▸ SOURCE TEXT

⟨

0

I have been dealing with this problem for a week. I use the command

from dask import dataframe as ddf
ddf.read_parquet("http://IP:port/webhdfs/v1/user/...")

I got invalid parquet magic. However ddf.read_parquet is Ok with "webhdfs://"

I would like the ddf.read_parquet works for http because I want to use it in dask-ssh cluster for workers without hdfs access.

James Z
  • 12,209
  • 10
  • 24
  • 44

1 Answers1

0

Although the comments already partly answer this question, I thought I would add some information as an answer

  • HTTP(S) is supported by dask (actually fsspec) as a backend filesystem; but to get partitioning within a file, you need to get the size of that file, and to resolve globs, you need to be able to get a list of links, neither of which are necessarily provided by any given server
  • webHDFS (or indeed httpFS) don't work like HTTP downloads, you need to use a specific API to open a file and fetch a final URL on a cluster member to that file; so the two methods are not interchangeable
  • webHDFS is normally intended for use outside of the hadoop cluster; within the cluster, you would probably use plain HDFS ("hdfs://"). However, kerberos-secured webHDFS can be tricky to work with, depending on how the security was set up.

⟩

▸ TASK PROMPT
Transcribe the forum thread above about reading Parquet files over HTTP and webHDFS with Dask, word for word and in full.

▸ EXTRACTED DATA
⟨

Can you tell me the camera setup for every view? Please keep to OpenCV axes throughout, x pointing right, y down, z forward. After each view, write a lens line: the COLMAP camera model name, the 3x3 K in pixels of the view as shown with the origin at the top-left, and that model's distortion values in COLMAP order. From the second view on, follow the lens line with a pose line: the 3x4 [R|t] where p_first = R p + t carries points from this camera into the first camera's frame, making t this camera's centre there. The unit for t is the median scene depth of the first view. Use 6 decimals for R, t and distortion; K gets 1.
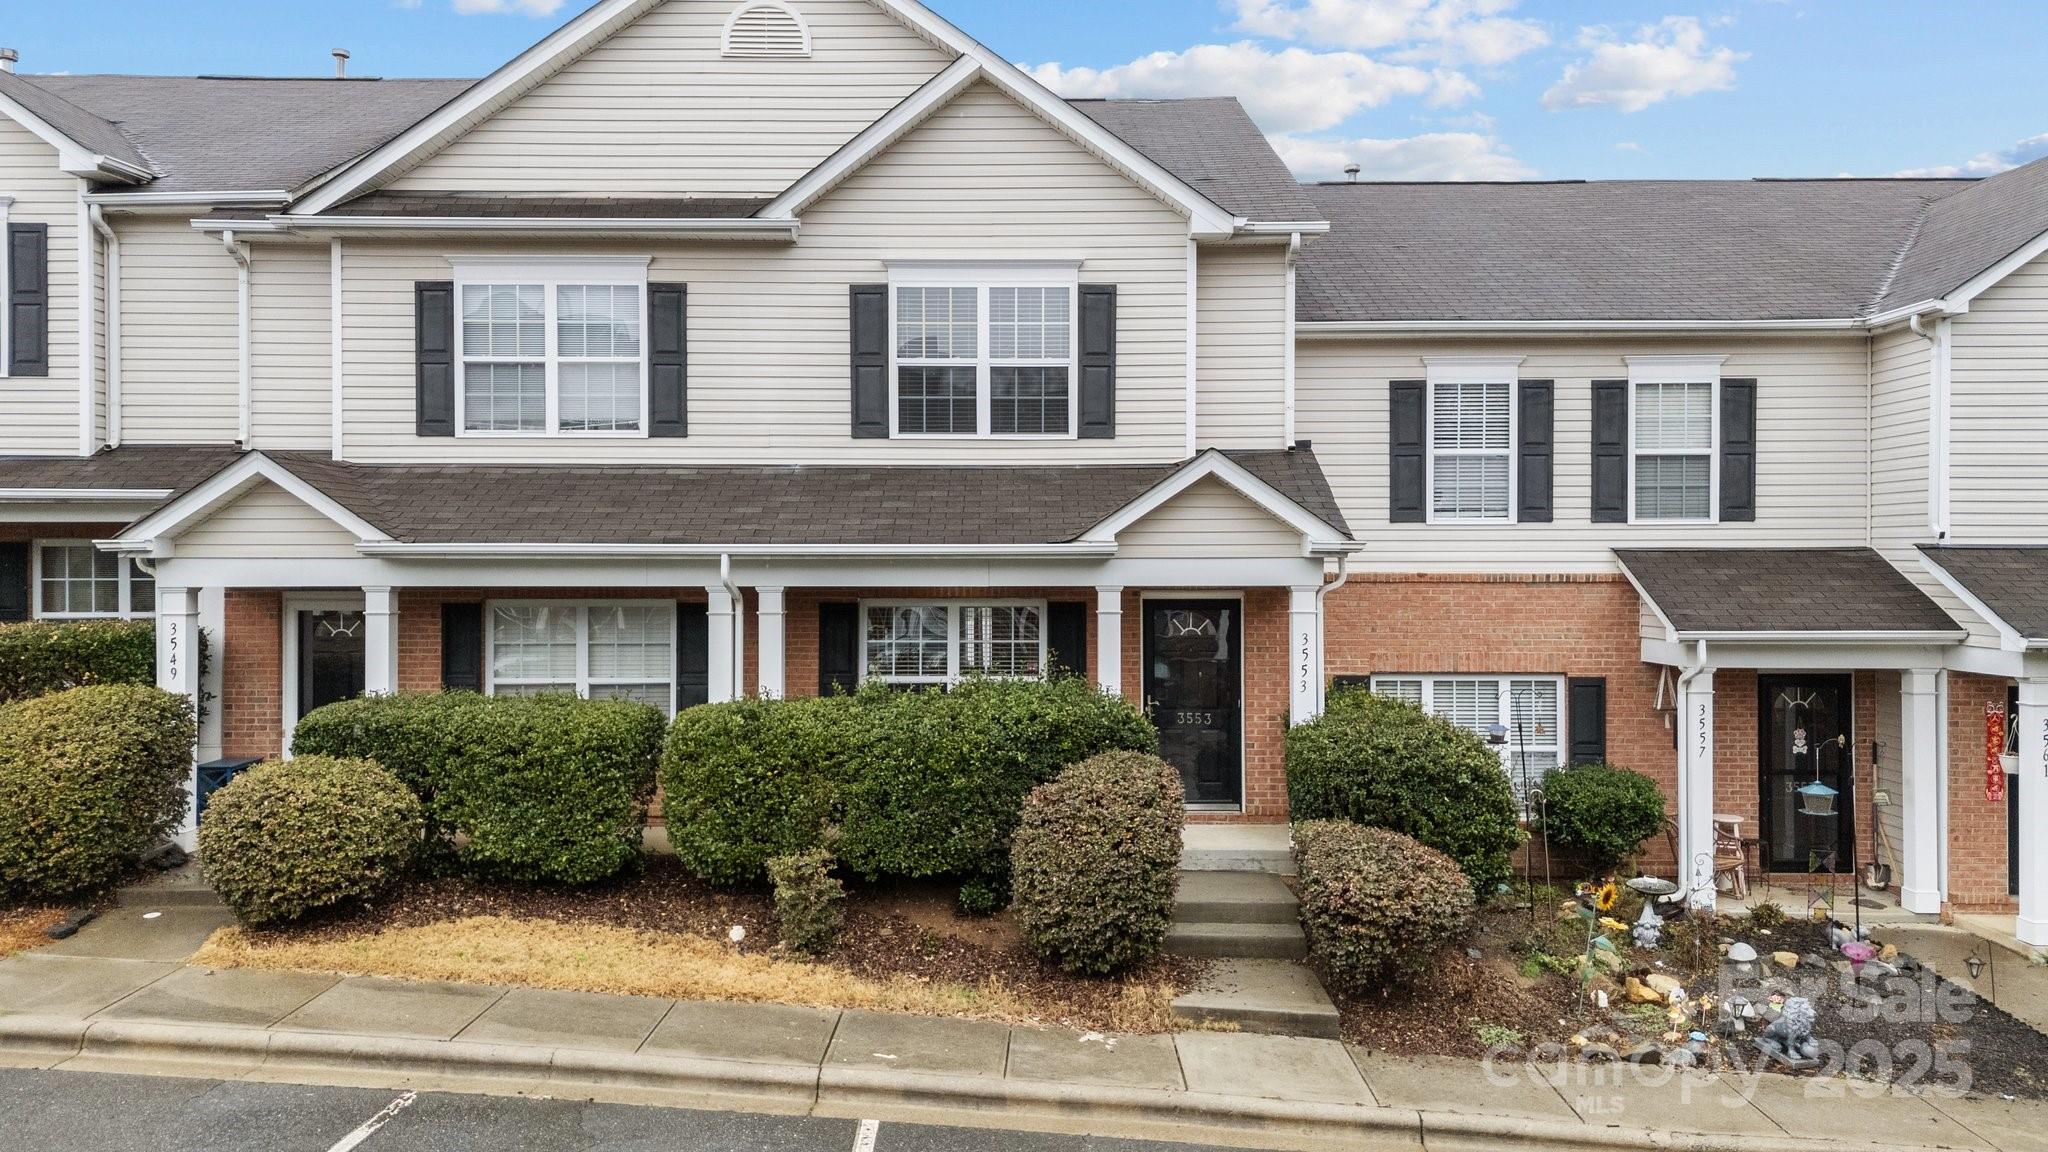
lens RADIAL K [[1498.8, 0, 1024.5], [0, 1498.8, 503.5], [0, 0, 1]] dist [0.032474, -0.009471]
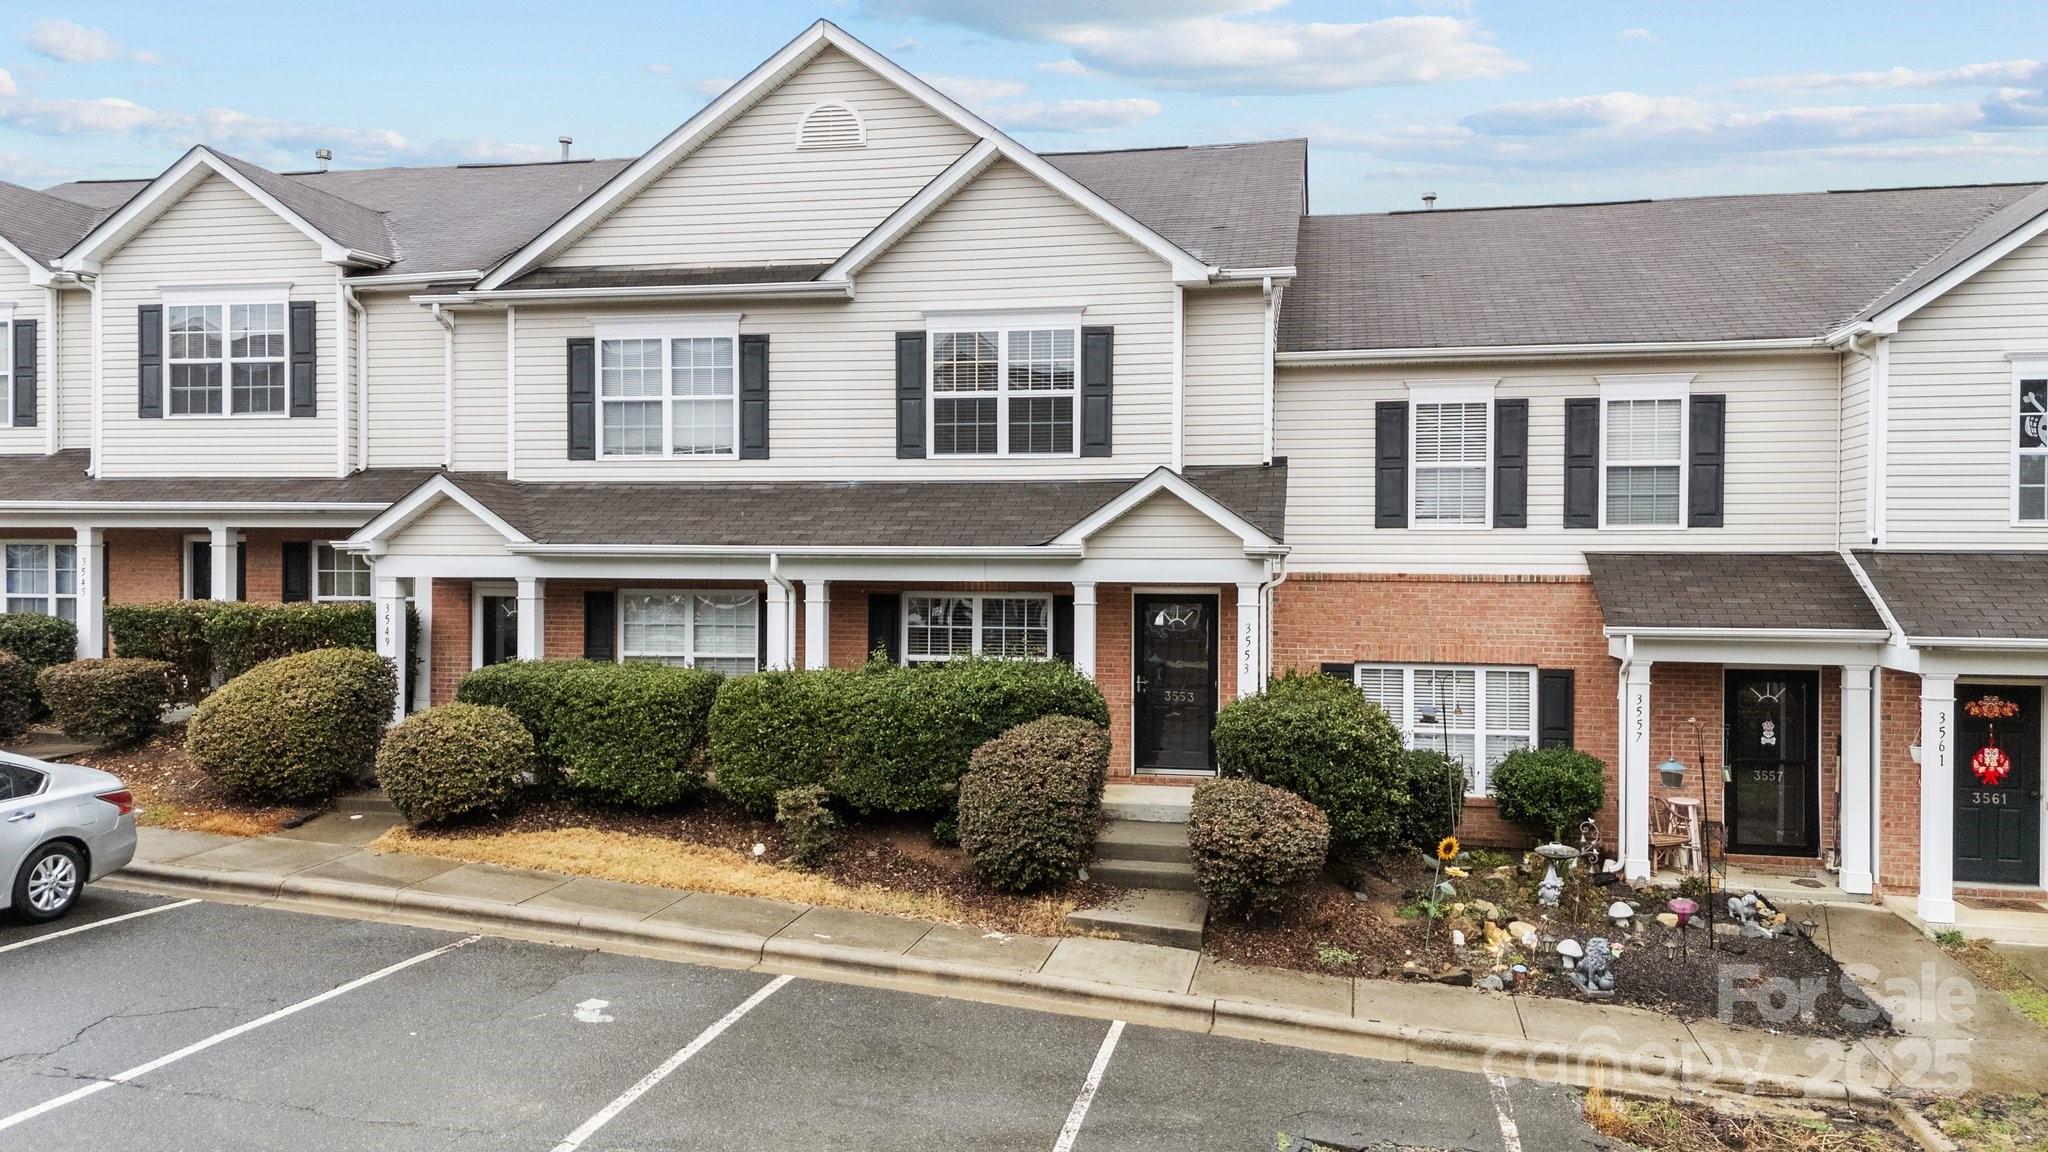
lens RADIAL K [[1498.8, 0, 1024.5], [0, 1498.8, 503.5], [0, 0, 1]] dist [0.032474, -0.009471]
pose [[0.979461, -0.002736, -0.201614, 0.231628], [0.002528, 0.999996, -0.001289, -0.005476], [0.201616, 0.000752, 0.979464, -0.167045]]
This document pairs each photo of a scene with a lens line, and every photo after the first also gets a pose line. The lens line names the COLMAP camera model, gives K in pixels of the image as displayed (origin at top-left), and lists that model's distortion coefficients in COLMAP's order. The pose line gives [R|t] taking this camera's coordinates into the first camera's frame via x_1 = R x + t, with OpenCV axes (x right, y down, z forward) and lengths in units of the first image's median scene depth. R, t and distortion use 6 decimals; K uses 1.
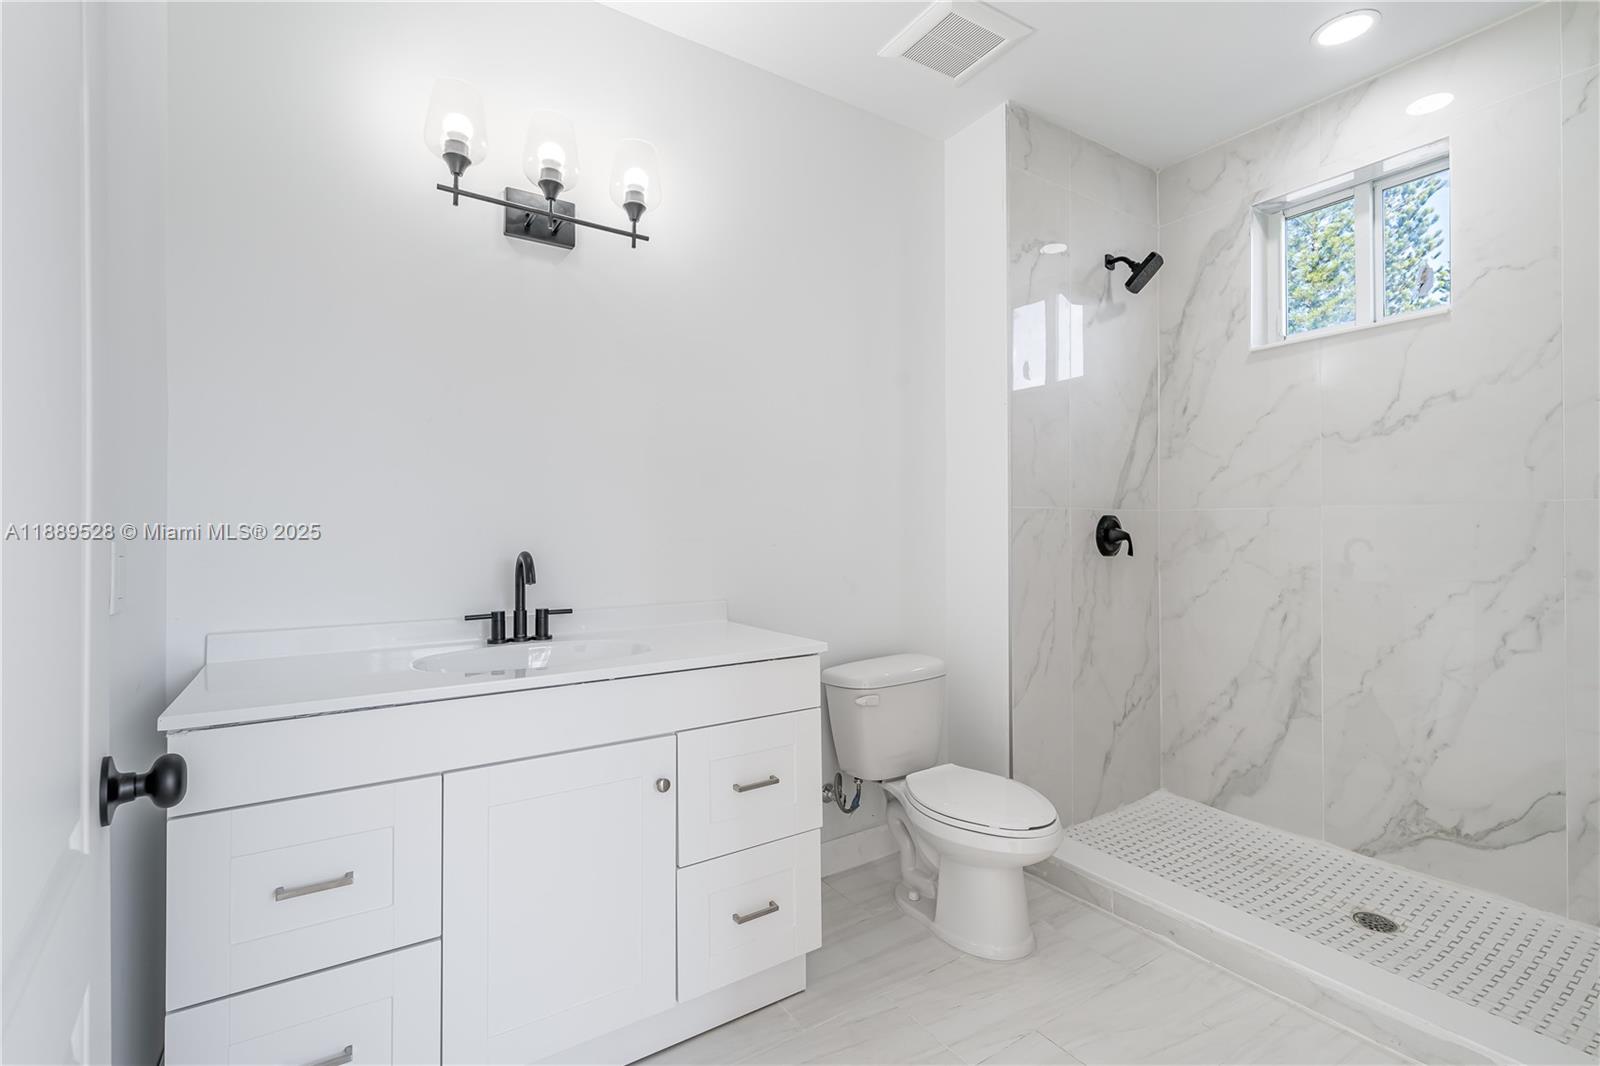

⟩

▸ ANSWER BOX
0

I have been dealing with this problem for a week. I use the command

from dask import dataframe as ddf
ddf.read_parquet("http://IP:port/webhdfs/v1/user/...")

I got invalid parquet magic. However ddf.read_parquet is Ok with "webhdfs://"

I would like the ddf.read_parquet works for http because I want to use it in dask-ssh cluster for workers without hdfs access.

James Z
  • 12,209
  • 10
  • 24
  • 44

1 Answers1

0

Although the comments already partly answer this question, I thought I would add some information as an answer

  • HTTP(S) is supported by dask (actually fsspec) as a backend filesystem; but to get partitioning within a file, you need to get the size of that file, and to resolve globs, you need to be able to get a list of links, neither of which are necessarily provided by any given server
  • webHDFS (or indeed httpFS) don't work like HTTP downloads, you need to use a specific API to open a file and fetch a final URL on a cluster member to that file; so the two methods are not interchangeable
  • webHDFS is normally intended for use outside of the hadoop cluster; within the cluster, you would probably use plain HDFS ("hdfs://"). However, kerberos-secured webHDFS can be tricky to work with, depending on how the security was set up.